BEGIN Extracted records
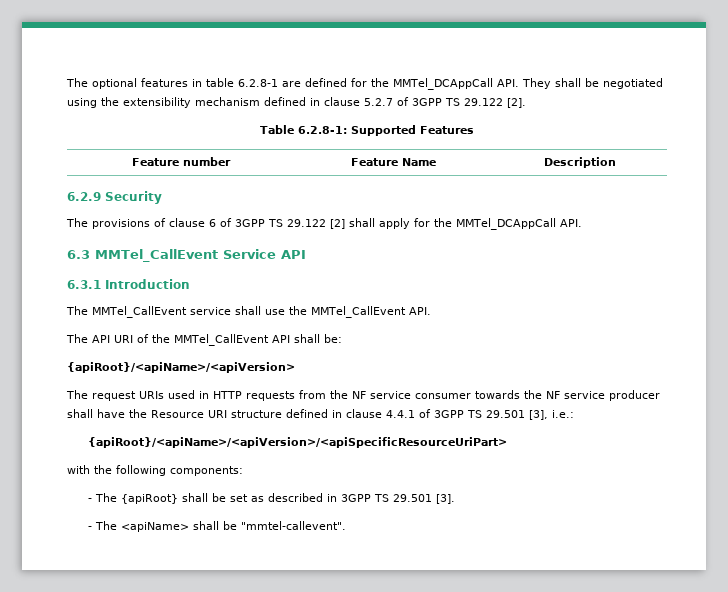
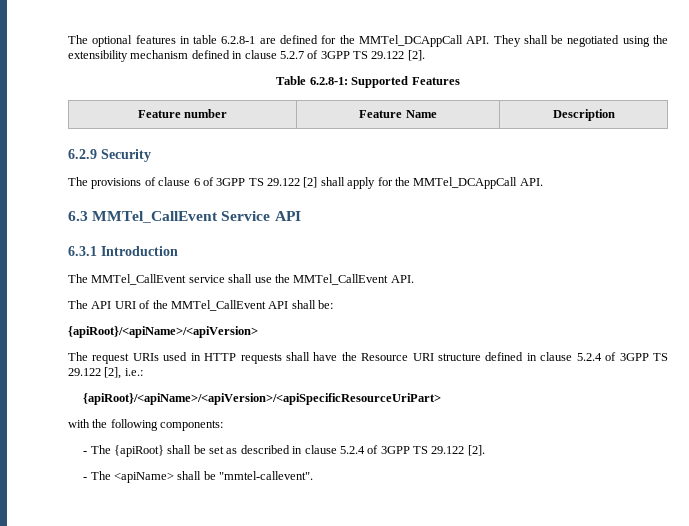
[299,390,660,401] from the NF service consumer towards the NF service producer -> (282, 358) none
[386,409,548,420] 4.4.1 of 3GPP TS 29.501 [3], -> [576,352,669,361] [68,367,122,379] 5.2.4 of 3GPP TS 29.122 [2],
[341,494,456,504] 3GPP TS 29.501 [3]. -> [304,445,485,456] clause 5.2.4 of 3GPP TS 29.122 [2].

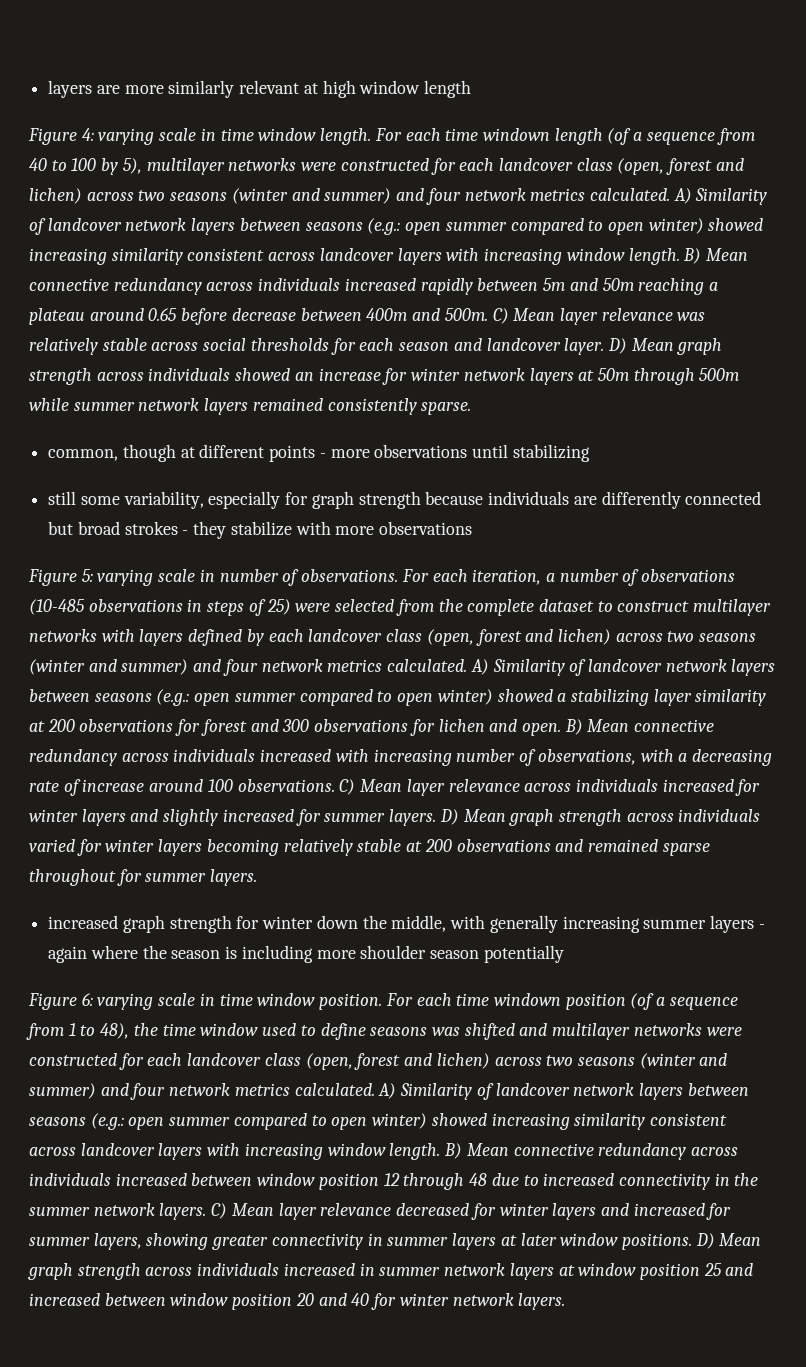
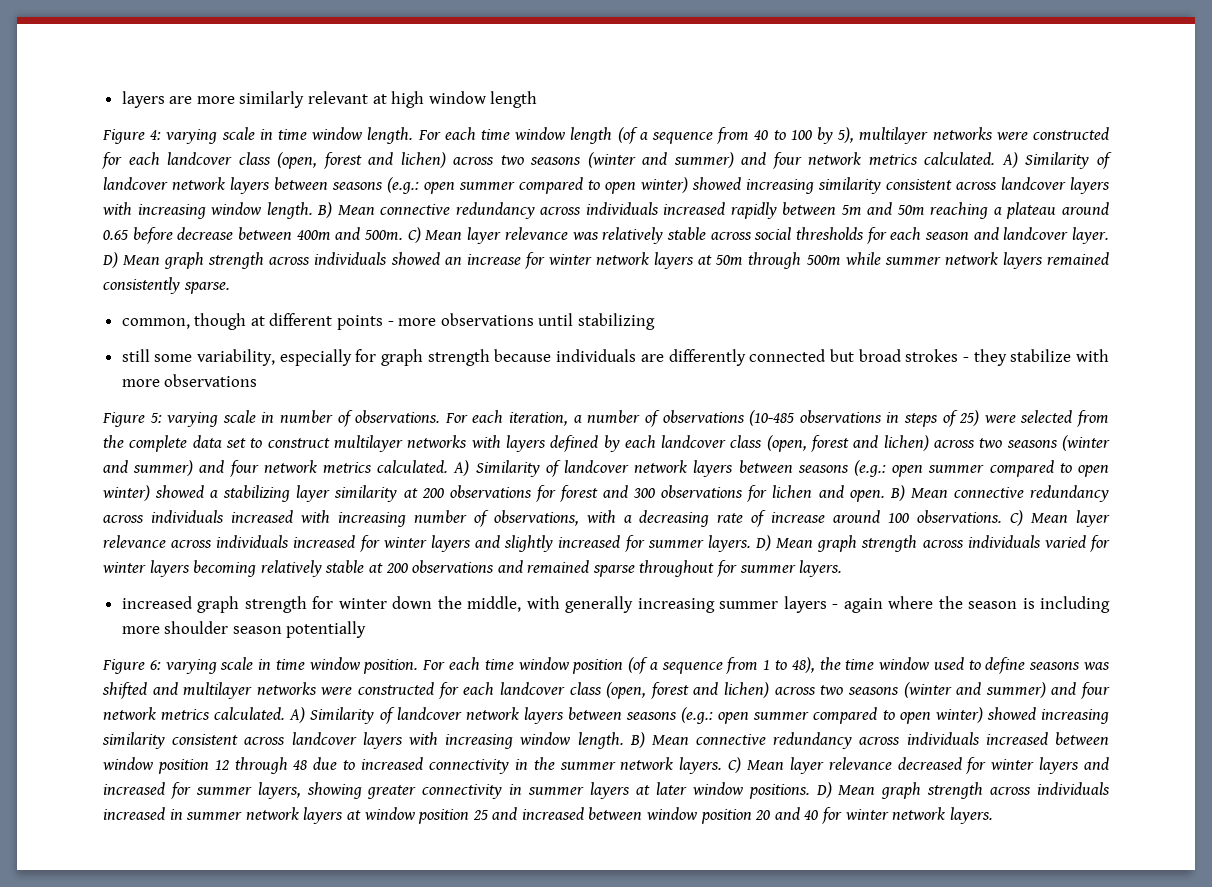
[482,128,550,141] windown -> [514,127,566,140] window
[538,599,594,612] dataset -> [192,435,246,448] data set
[493,993,561,1006] windown -> [517,657,569,670] window

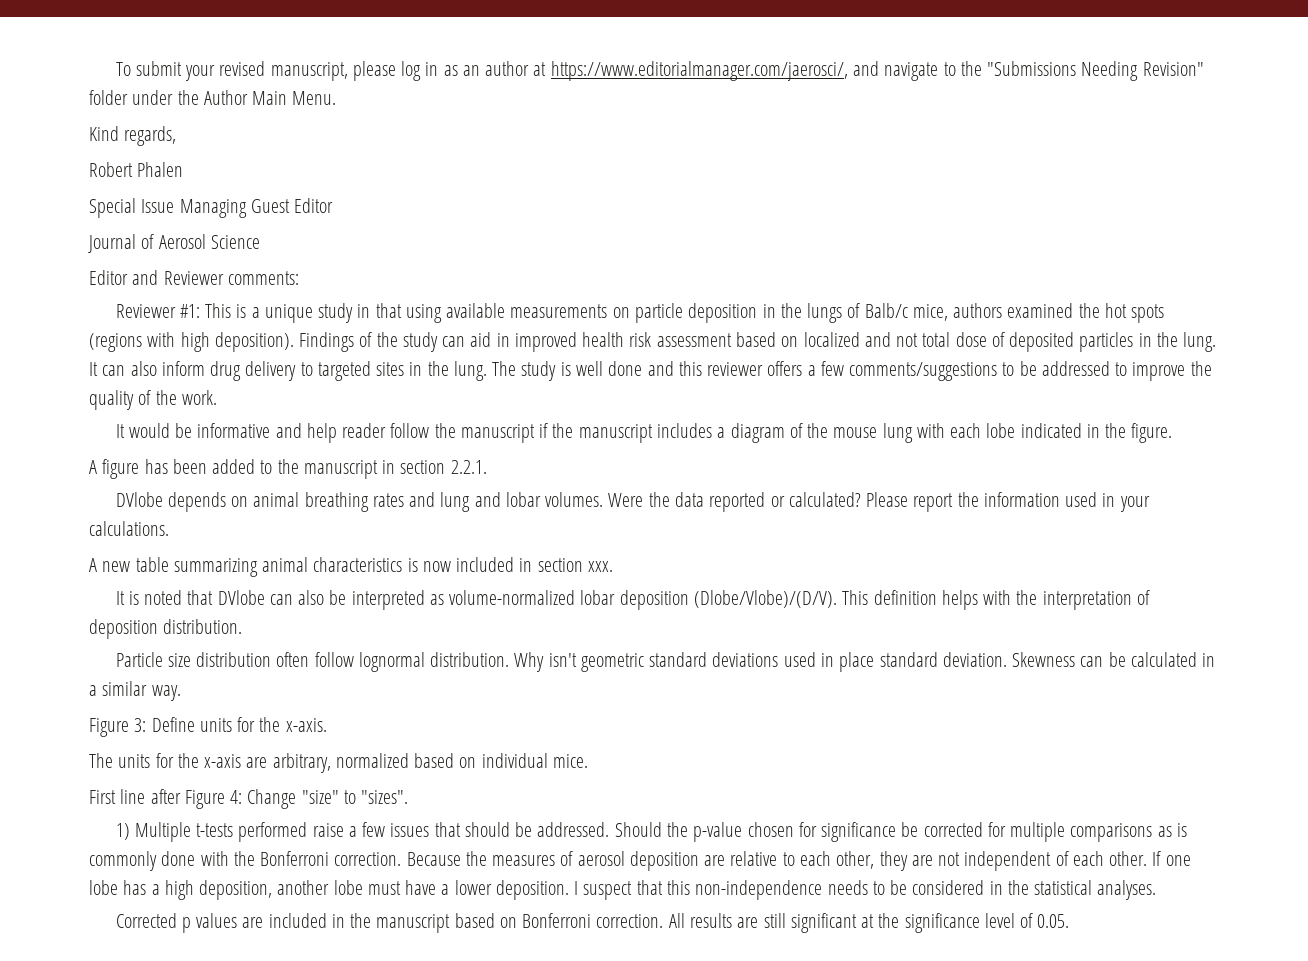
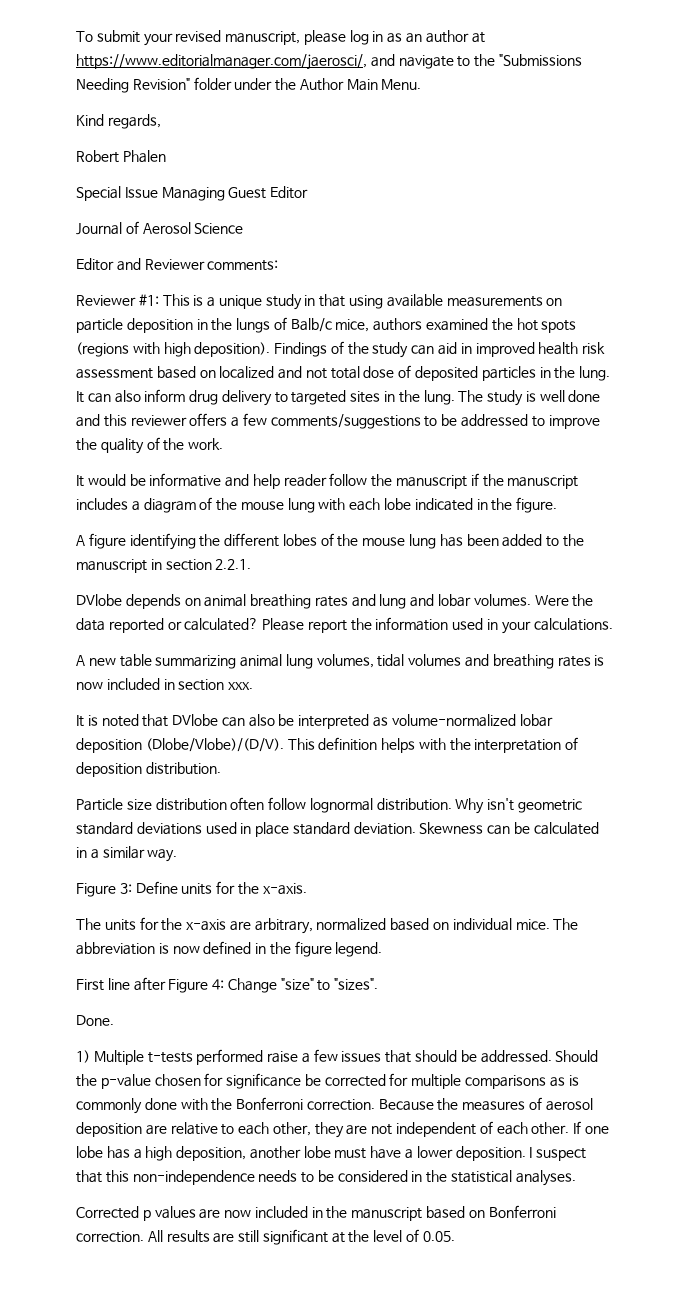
(140, 469) none -> [129,533,437,550] identifying the different lobes of the mouse lung
[313,557,403,572] characteristics -> [285,654,591,669] lung volumes, tidal volumes and breathing rates
(588, 761) none -> [553,918,579,930] [76,941,383,957] The abbreviation is now defined in the figure legend.
(409, 797) none -> [76,1015,114,1026] // Done.
(264, 922) none -> [224,1210,252,1218] now
[904,913,980,933] significance -> (370, 1236) none

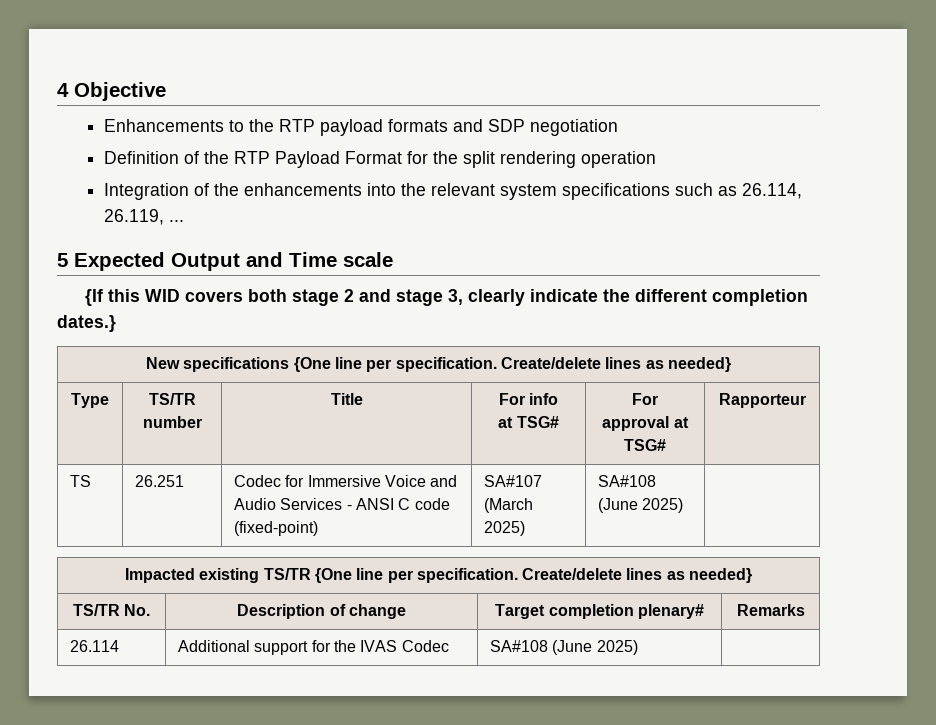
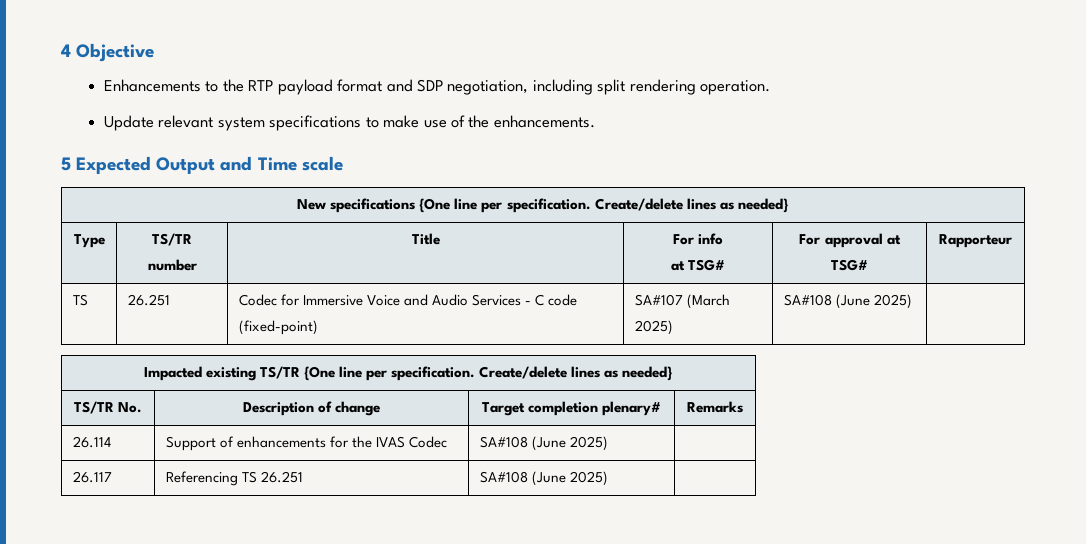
[387,119,448,132] formats -> [337,79,383,92] format
[529,119,618,136] [103,151,656,168] [103,183,802,200] [103,209,184,225] negotiation // Definition of the RTP Payload Format for the split rendering operation // Integration of the enhancements into the relevant system specifications such as 26.114, 26.119, ... -> [447,79,771,95] [103,115,595,131] negotiation, including split rendering operation. // Update relevant system specifications to make use of the enhancements.
[84,289,808,306] [57,315,116,332] // {If this WID covers both stage 2 and stage 3, clearly indicate the different completion dates.} -> (343, 163) none
[356,498,395,510] ANSI -> (532, 303) none
[178,640,309,655] Additional support -> [165,436,326,451] Support of enhancements
(638, 647) none -> [72,471,112,483] [165,471,303,486] [479,471,608,486] // 26.117 | Referencing TS 26.251 | SA#108 (June 2025) |

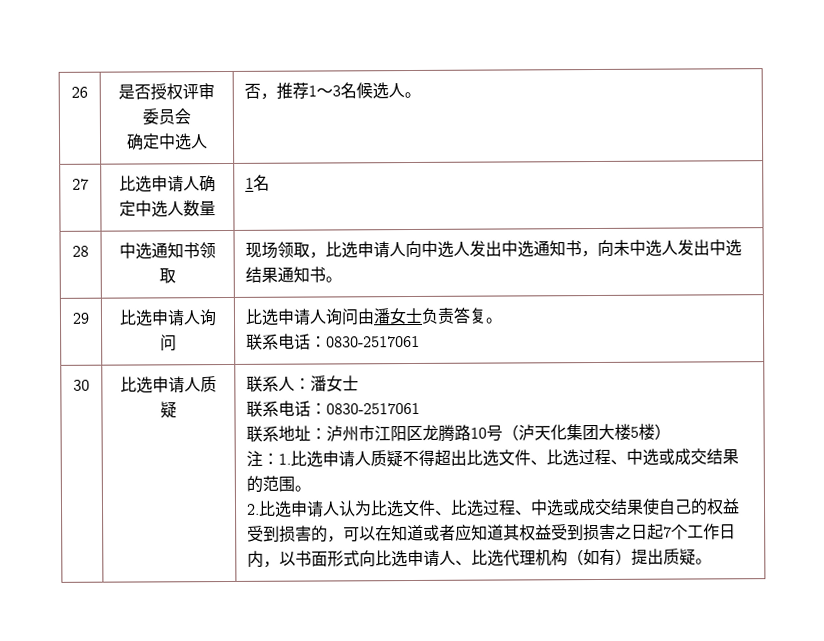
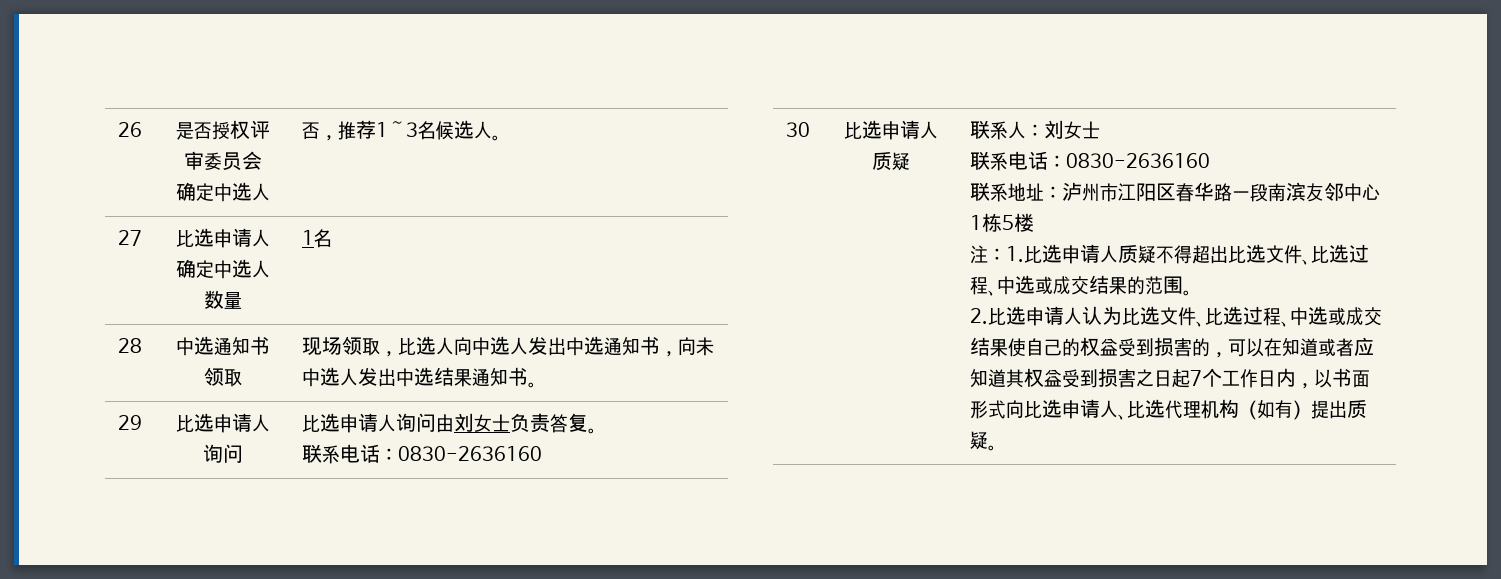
[357,241,391,259] 申请 -> (437, 345) none
[373,308,392,325] 潘 -> [454,413,475,432] 刘
[326,335,421,348] 0830-2517061 -> [398,446,543,461] 0830-2636160
[310,375,328,392] 潘 -> [1044,120,1065,139] 刘
[326,402,421,415] 0830-2517061 -> [1066,153,1211,168] 0830-2636160
[422,423,632,442] 龙腾路10号（泸天化集团大楼 -> [1176,182,1381,202] [970,213,1003,232] 春华路一段南滨友邻中心1栋
[654,423,672,440] ） -> (1035, 222) none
END Extracted records
> Task to complete
Your task is to reproduce exactly the lines from the start of the data above through the line containing "(264, 922) none -> [224,1210,252,1218] now", leaving every picture out.

> Written solution
[299,390,660,401] from the NF service consumer towards the NF service producer -> (282, 358) none
[386,409,548,420] 4.4.1 of 3GPP TS 29.501 [3], -> [576,352,669,361] [68,367,122,379] 5.2.4 of 3GPP TS 29.122 [2],
[341,494,456,504] 3GPP TS 29.501 [3]. -> [304,445,485,456] clause 5.2.4 of 3GPP TS 29.122 [2].

[482,128,550,141] windown -> [514,127,566,140] window
[538,599,594,612] dataset -> [192,435,246,448] data set
[493,993,561,1006] windown -> [517,657,569,670] window

(140, 469) none -> [129,533,437,550] identifying the different lobes of the mouse lung
[313,557,403,572] characteristics -> [285,654,591,669] lung volumes, tidal volumes and breathing rates
(588, 761) none -> [553,918,579,930] [76,941,383,957] The abbreviation is now defined in the figure legend.
(409, 797) none -> [76,1015,114,1026] // Done.
(264, 922) none -> [224,1210,252,1218] now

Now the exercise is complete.